SUPPLIED MATERIAL section start

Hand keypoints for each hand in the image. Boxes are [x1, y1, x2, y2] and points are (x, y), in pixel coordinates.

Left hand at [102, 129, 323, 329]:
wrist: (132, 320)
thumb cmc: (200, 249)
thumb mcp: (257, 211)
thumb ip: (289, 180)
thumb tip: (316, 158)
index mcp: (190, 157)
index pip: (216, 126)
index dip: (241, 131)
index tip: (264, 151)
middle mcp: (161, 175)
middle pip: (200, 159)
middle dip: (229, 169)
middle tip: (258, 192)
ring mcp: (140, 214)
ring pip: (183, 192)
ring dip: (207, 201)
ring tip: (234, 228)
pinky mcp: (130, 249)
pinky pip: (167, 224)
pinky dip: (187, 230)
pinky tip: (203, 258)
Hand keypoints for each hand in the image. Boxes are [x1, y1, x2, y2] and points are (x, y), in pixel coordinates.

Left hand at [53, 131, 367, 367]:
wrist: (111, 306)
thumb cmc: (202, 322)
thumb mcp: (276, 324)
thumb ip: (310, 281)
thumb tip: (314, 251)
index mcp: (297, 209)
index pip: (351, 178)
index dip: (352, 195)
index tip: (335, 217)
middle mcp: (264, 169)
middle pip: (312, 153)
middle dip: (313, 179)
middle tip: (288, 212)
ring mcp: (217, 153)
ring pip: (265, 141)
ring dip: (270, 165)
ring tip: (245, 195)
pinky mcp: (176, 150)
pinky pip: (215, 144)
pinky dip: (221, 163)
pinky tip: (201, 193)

SUPPLIED MATERIAL section end
SUPPLIED MATERIAL section start

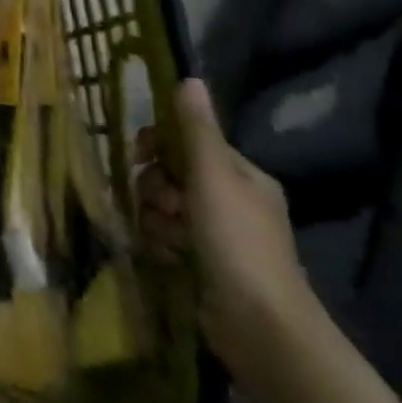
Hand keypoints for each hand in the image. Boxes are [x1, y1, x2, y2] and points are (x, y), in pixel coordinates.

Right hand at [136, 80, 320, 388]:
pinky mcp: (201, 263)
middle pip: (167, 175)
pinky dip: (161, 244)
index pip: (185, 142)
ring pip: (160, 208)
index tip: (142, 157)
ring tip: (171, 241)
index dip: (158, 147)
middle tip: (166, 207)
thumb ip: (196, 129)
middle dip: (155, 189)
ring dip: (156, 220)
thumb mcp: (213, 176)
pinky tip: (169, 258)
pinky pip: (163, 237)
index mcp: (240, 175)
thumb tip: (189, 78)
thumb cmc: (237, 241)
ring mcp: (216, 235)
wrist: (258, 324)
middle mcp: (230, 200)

SUPPLIED MATERIAL section end

» WHAT IS NEEDED
Find "thumb mcp: (213, 176)" in the entries above and copy that whole line exactly, then each line after it through the line that contains "middle mcp: (230, 200)".

» TASK RESULT
thumb mcp: (213, 176)
pinky tip: (169, 258)
pinky pip: (163, 237)
index mcp: (240, 175)
thumb tip: (189, 78)
thumb cmc: (237, 241)
ring mcp: (216, 235)
wrist: (258, 324)
middle mcp: (230, 200)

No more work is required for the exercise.